_Selected passage:_
* * * * *

From: Paul Theodoropoulos
Subject: Re: Good default values for disk monitoring
Date: Sun, 3 Jun 2018 17:10:29 -0700
User-agent: Mozilla/5.0 (Windows NT 10.0; WOW64; rv:60.0) Gecko/20100101 Thunderbird/60.0

It primarily depends upon your workload. What sorts of applications are you running on the server? Websites? Database? Email?  Is usage generally steady, or bursty?

You'll need to generate some metrics in order to find the best alerting point.  For disk IO, I'd recommend using iostat, and leave it running for an interval during which you'd feel comfortable that the machine has been under what might be peak or high(er) load. e.g.

iostat -hmy 60

will gather statistics for MB/s read/write for the last 60 seconds, repeatedly. Watch those values for a while (or go have a coffee and come back and examine the scrollback :) - then check what the values are.

* * * * *

_Dataset extract:_
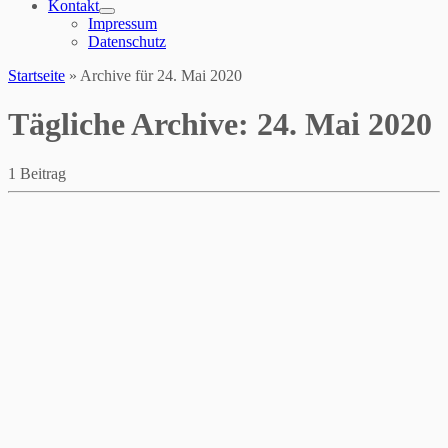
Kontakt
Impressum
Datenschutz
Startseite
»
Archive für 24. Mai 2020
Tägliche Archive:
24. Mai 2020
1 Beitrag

* * * * *

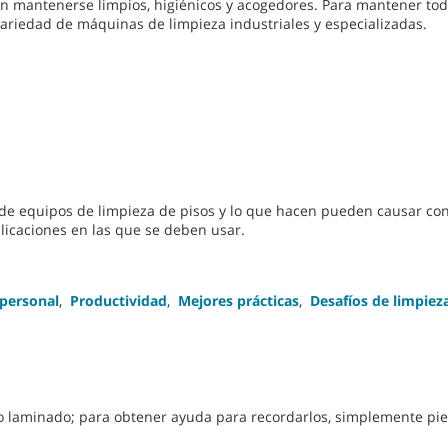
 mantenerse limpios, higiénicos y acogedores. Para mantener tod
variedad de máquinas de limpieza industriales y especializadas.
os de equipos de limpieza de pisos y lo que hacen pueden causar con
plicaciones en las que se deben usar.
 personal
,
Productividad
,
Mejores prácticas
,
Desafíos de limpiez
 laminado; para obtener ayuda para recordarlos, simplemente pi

* * * * *

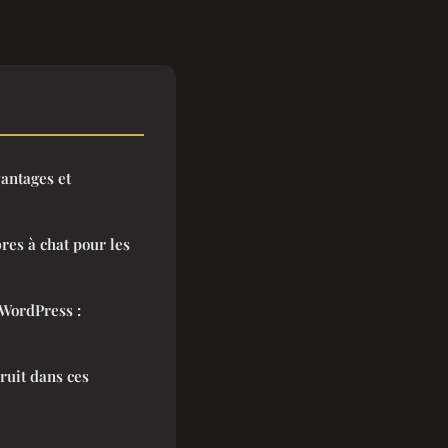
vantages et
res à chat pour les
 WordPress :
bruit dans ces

* * * * *

_Work order:_ Transcribe the disk monitoring reply word for word, starting with "You'll need to" and going on through "high(er) load. e.g.".

_Answer section:_
You'll need to generate some metrics in order to find the best alerting point.  For disk IO, I'd recommend using iostat, and leave it running for an interval during which you'd feel comfortable that the machine has been under what might be peak or high(er) load. e.g.